In the week of the 150th Open ChampionshipWorld renowned swing coach Pete Cowen talks Telegraph Sport through some of the most imitated golf strokes.
Cowen coached Louis Oosthuizen, Darren Clarke and Henrik Stenson as they lifted the Claret Jug and has eight major championships under his belt.
These are some of the most enviable shots in sports and how to execute them.
Tiger Woods’ Angel
It’s how low he hits it that’s the key. It’s like a putt because if you don’t put a lot of spin on it, the ball is much harder to move on the line. He puts the ball one ball wide in his stance and then manages to do it with lots of shaft pressure and a lifted clubface, keeping his trail shoulder on top of the ball and staying high through impact.

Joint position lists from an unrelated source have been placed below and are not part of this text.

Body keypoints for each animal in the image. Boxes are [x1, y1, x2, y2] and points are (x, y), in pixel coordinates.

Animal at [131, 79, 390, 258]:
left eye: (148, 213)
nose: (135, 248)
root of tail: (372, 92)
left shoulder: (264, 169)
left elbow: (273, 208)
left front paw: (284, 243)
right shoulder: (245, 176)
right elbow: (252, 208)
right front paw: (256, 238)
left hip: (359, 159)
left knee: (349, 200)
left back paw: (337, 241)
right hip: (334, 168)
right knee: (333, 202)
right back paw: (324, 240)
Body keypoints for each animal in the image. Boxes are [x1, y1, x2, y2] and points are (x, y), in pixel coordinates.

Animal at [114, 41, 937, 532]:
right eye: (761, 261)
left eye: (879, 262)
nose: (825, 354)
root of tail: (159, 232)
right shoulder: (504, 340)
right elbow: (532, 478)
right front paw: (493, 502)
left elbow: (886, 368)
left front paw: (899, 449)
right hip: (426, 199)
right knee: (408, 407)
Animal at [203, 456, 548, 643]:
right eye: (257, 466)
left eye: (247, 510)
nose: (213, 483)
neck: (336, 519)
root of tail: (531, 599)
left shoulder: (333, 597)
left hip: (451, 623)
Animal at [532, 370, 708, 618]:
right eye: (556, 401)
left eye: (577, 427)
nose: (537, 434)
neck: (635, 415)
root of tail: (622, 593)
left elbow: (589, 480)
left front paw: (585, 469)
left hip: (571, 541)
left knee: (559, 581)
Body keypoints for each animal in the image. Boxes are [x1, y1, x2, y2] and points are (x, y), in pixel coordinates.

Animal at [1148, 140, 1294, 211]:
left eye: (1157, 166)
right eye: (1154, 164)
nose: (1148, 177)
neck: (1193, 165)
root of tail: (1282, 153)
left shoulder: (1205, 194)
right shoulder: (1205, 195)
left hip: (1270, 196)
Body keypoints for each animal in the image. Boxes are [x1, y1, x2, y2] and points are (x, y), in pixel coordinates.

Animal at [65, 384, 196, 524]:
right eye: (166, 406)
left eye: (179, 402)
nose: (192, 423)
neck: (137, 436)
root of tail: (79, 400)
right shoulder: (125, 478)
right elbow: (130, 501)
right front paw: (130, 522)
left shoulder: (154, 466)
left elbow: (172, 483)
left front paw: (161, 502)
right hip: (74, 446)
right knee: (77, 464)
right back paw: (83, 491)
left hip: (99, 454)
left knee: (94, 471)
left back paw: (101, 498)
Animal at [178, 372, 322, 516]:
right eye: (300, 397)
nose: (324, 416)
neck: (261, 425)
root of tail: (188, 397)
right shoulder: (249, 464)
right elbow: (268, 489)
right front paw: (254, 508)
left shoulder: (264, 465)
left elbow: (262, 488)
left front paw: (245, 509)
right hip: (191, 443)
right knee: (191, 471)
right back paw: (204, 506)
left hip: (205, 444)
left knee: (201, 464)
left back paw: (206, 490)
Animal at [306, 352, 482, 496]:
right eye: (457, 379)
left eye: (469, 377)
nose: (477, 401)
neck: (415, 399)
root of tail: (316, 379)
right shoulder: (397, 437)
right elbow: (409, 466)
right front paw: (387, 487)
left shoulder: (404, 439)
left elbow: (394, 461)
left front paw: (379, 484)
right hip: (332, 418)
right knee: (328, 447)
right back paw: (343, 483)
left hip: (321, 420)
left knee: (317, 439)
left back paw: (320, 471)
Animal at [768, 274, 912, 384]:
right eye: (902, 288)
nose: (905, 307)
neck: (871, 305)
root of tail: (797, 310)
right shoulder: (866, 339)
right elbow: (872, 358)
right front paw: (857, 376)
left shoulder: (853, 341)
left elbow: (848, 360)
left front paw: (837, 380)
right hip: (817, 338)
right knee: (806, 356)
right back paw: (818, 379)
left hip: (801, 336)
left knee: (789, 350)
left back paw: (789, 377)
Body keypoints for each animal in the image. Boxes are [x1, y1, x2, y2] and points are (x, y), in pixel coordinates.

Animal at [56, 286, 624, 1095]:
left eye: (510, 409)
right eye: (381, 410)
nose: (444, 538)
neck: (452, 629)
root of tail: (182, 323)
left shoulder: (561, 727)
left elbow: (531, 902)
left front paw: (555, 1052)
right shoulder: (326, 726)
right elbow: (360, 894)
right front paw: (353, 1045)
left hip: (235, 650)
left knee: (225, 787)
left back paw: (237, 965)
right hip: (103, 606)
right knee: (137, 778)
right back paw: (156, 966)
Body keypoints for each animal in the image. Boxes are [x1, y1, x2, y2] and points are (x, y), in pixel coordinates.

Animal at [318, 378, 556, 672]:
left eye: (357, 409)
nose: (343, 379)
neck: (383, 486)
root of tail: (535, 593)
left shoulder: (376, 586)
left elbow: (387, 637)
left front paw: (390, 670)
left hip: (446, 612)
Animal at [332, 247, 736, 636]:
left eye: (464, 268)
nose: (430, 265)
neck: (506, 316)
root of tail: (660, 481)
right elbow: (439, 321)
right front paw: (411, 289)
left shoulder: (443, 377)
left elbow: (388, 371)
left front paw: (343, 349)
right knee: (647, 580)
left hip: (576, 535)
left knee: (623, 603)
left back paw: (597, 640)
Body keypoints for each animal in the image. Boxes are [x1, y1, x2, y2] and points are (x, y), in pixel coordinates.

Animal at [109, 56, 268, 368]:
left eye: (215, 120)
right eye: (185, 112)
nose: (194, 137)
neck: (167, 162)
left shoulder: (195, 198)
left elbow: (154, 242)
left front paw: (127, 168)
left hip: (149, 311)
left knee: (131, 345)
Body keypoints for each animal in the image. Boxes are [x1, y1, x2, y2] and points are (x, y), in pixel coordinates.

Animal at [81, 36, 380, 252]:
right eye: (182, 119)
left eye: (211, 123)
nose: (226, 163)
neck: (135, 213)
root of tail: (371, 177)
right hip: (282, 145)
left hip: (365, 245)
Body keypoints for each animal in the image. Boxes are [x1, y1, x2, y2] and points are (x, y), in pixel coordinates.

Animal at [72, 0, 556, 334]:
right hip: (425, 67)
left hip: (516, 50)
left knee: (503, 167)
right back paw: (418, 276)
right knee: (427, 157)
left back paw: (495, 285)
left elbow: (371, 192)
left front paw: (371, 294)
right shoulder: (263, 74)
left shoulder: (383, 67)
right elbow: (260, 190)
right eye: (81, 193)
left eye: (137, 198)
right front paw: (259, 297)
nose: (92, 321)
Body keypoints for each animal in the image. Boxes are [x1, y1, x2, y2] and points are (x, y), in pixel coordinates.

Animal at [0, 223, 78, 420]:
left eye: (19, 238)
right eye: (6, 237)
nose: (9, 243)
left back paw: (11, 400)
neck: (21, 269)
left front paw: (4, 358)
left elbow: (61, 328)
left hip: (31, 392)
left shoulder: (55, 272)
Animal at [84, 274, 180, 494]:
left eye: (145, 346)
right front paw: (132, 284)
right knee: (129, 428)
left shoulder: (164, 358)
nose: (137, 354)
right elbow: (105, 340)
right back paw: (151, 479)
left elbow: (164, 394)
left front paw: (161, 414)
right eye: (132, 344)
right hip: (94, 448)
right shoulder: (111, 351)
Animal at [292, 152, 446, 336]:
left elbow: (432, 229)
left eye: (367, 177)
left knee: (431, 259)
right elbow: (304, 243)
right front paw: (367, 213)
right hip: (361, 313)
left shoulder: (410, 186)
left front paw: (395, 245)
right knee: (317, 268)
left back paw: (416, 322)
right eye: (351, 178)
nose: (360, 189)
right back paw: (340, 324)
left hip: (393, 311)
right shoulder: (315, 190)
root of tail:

Tiger says he softens his arms and speeds up his hips and “brakes” his hands shortly after the impact. It’s very, very effective, especially on a left lane where there’s so much walking and wind. People ask why not every professional golfer uses this, but the simple answer is that Tiger will have practiced this stroke more than anyone else, plus the fact that he had the biggest body movement of them all in his prime.
He could control his body so that the lowered head would hit the ball with such precision that he would know, “I’m not hitting him in that or that bunker.” In the 1990s, he almost exclusively used a two-iron to play this shot, but then switched to a three-wood and sometimes even a driver. Any skill.